Um sich zu informieren, wo die Parteien hinwollen, lohnt sich immer ein Blick in die verschiedenen Parteiprogramme. So haben B90/DIE GRÜNEN jüngst auf 84 Seiten ein neues Grundsatzprogramm mit dem Titel „‚… zu achten und zu schützen …‘ Veränderung schafft Halt“ verabschiedet. Dieses soll für die nächsten 15 – 20 Jahre gelten. Exemplarisch bekommen Sie den Einblick in die Passagen zu „Eigentum und Gemeinwohl“:
(127) Ohne Recht auf Eigentum sind eine freiheitliche Gesellschaft und eine sozial- ökologische Marktwirtschaft unvorstellbar. Gleichzeitig verpflichtet es gesellschaftlich, weil eine zu starke Konzentration von Eigentum in den Händen Weniger Demokratie und Marktwirtschaft bedroht. Es braucht eine gleichere Verteilung von Vermögen und Chancen.
(128) Grund und Boden unterliegen einer besonderen Sozialpflichtigkeit, weil sie unvermehrbar und unverzichtbar sind. Deshalb müssen Renditen in diesem Bereich begrenzt sein sowie Grund und Boden verstärkt in öffentliches oder gemeinwohlorientiertes Eigentum überführt werden. Zum Wohl der Allgemeinheit bietet das Grundgesetz als letzte Möglichkeit die Vergesellschaftung sowie die Enteignung, wo Märkte aus dem Ruder geraten. Bodenwertsteigerungen werden gedämpft und bei Planungsrechtsänderungen wird die öffentliche Hand beteiligt. Die Flächeninanspruchnahme ist zu begrenzen. Unser Ziel ist, den Flächenverbrauch auf Netto Null zu senken und der Staat muss für vielfältig(e) Besitzstrukturen sorgen und eine gerechte Verteilung fördern.

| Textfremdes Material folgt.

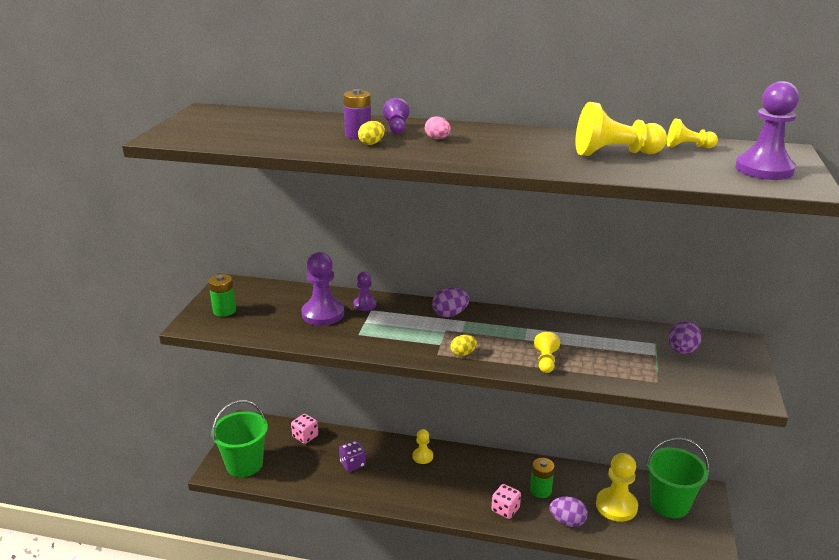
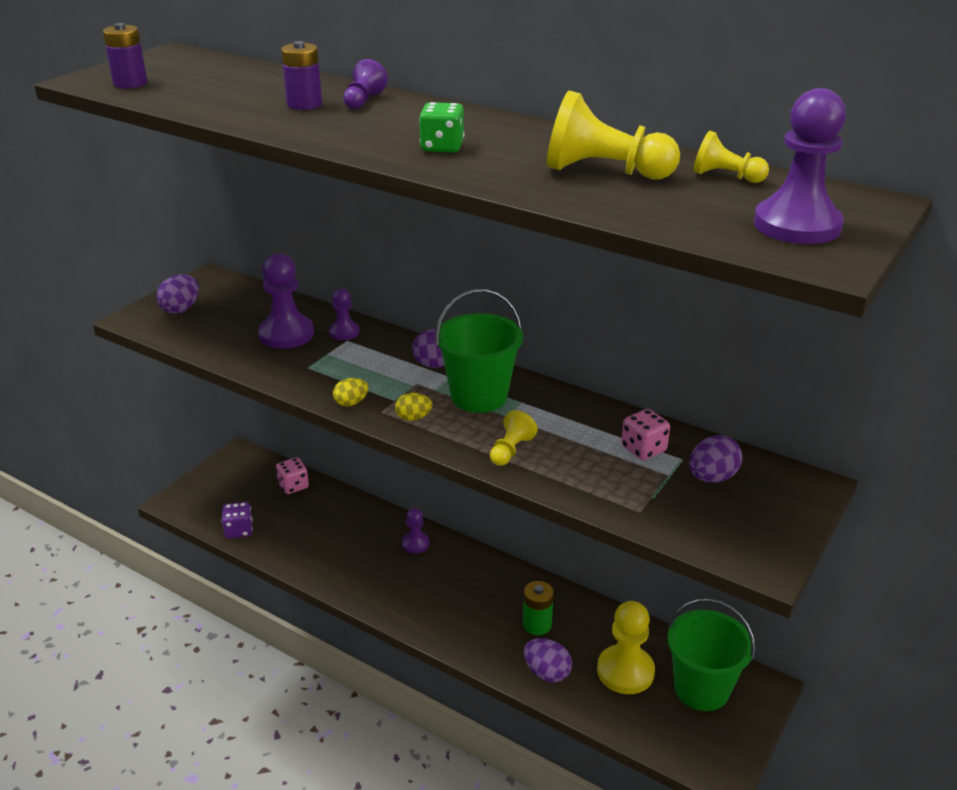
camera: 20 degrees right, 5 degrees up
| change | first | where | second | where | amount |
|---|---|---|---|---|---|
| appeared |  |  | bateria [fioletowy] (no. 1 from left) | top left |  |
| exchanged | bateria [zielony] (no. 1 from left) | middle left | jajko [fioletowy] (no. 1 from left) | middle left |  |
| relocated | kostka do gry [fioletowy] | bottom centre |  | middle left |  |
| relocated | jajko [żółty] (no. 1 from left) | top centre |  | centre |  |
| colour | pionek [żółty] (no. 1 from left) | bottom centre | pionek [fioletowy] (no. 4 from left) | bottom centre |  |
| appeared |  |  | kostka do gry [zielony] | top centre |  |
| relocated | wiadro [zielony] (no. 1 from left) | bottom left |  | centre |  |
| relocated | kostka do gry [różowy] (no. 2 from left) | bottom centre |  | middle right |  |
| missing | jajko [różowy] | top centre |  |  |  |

(129) Es braucht neue Formen von gemeinwohlorientiertem oder gemeinschaftlichem Eigentum und eine stärkere Gemeinwohlbindung. Genossenschaften und soziale Unternehmen leisten einen wichtigen Beitrag hin zu einer gemeinwohlorientierten Wirtschaft. Ziel ist, dass Private ihre Dienstleistungen und Produkte barrierefrei anbieten.“
Wenn wir annehmen, Parteien halten sich an ihre Grundsatzprogramme, so geht es im kommenden Wahlkampf und bei Koalitionsverträgen auch um die Verteidigung und den Schutz des Eigentums in der sozialen Marktwirtschaft. Diese gilt immer noch und ist das funktionierende Fundament unseres Sozialstaates. Vergesellschaftung und Enteignung, Verbote und Bestrafung, Neid und Missgunst, werden unsere Zukunft nicht lösen – auch wenn Teile der Gesellschaft davon träumen.